Paris by noir – Review: Clementina by Simon Cann
13 Thursday Jun 2019
Written by Charles Harris in Books, Crime, Journalism, Reviews, The Library Corner, Thriller
Tags
character, journalism, location, noir, Paris, plot, protagonist, style
Paris by noir – review: Clementina by Simon Cann
Last week I wrote about honesty in writing – how it is the difference that makes the difference. No amount of clever plotting or literary fireworks will make up for a lack of truth.
Today I review a novel that proves the point with cool aplomb. A noir thriller that manages to be original without putting on airs.
Clementina
Simon Cann is a writer with a long track-record. He learned his trade the professional way, by putting in the hours. Largely on a number of soundly crafted books on, well, the craft of sound.
Creating readable prose out of synthesiser presets or building a rock music business is by no means a bad education for a writer. And Cann went on to bring out two crime thriller series before introducing a new hero, Leathan Wilkey, to the world. And in particular, the world of Paris.
And it’s this setting that’s the first of many nice things about Clementina – number one in a series of noirish Leathan Wilkey crime thrillers that currently runs to three and a half (the half being the novella Bag Man, published between numbers two and three.)
Paris by noir
Paris is not the most unusual setting for a novel, but it seems to have been surprisingly underexploited by English-speaking noir writers.
Surprising, because it offers much for the crime novelist: the night-life, the divide between rich and poor and all kinds of social mischief. (It certainly makes a welcome change from the grime of the conventional British procedural).
It is here, then, that Wilkey has landed. Out on a limb, like the best noir heroes, he’s trying to make a new start in life. And avoid a few rather nasty people who would prefer to haul him back to the old one.
His old job involved helping journalists doing things that were too shady even for them. (Which must be very shady indeed!) This itself is a nice variation on the old cop/gumshoe/journo formula.
Now he’s been hired by a dubious high-flying financier to chaperone his overindulged, over-financed seventeen-year-old daughter and ensure she doesn’t get into the gossip columns and ruin a vital deal. Easier said than done, given her love of posting every minute of her life on social media.

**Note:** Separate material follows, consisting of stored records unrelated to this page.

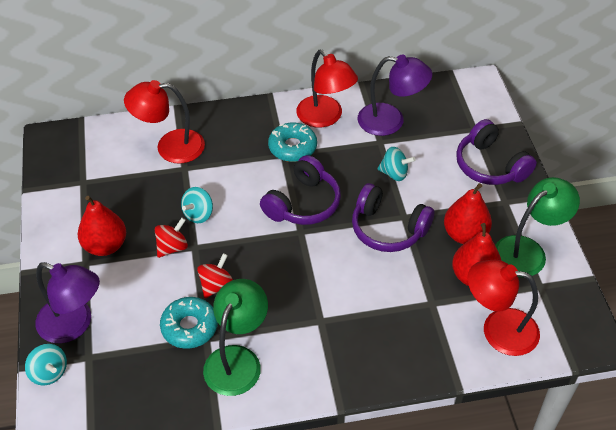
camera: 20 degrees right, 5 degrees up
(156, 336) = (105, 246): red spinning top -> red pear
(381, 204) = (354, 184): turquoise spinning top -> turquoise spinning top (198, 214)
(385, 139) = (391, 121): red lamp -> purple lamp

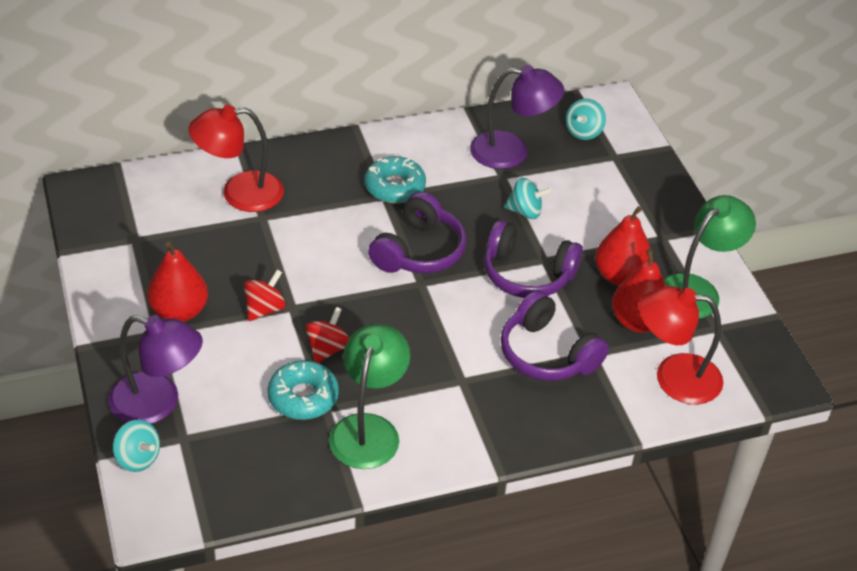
camera: 10 degrees left, 5 degrees down
(198, 214) = (290, 269): turquoise spinning top -> turquoise spinning top (583, 132)
(325, 118) = (430, 151): red lamp -> none
(490, 165) = (639, 197): purple headphones -> purple headphones (547, 354)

It gets even harder when Wilkey finds her having sex with a teenage boy who proceeds to steal a laptop filled with dangerous secrets and then turn up dead.
Thrills and skills
Cann writes with a cool style that befits his cool protagonist. Wilkey is no action-man superhero, nor is he a decrepit down-and-out. Instead he feels remarkably normal – yet he has skills. These skills, learned while working for sleazy hacks, will become very necessary as the plot heats up.
For despite its sleek Parisian surface, the story of Clementina speeds on at an admirable pace. The book has all we want from a good story. Danger (tick). Credible heavies (tick). Wit (tick). Expensive shopping trips (tick)!
All too often, crime thrillers fail to get the balance right between character and plot, and between protagonist and supporting roles. But here the balance feels perfect. Wilkey finds himself drawn into more and more trouble while surrounded by a cast of subtly rounded victims and villains.
Knows his oysters
And at the heart of the story is Clementina herself: a bolshie, entitled teenager who Cann nevertheless draws with unusual sympathy and without cliché.
If the book has any faults (and what novel doesn’t?) there are a few repeated ideas. These could and should have been flagged up by its editor.
And – while Cann is generally adept at sliding in his knowledge of Paris as smoothly as the best cooked huîtres mignonettes – his research does sometimes stick out a little obviously.
But these are minor cavils in a noir thriller that surprises, entertains and never over-reaches for its effects.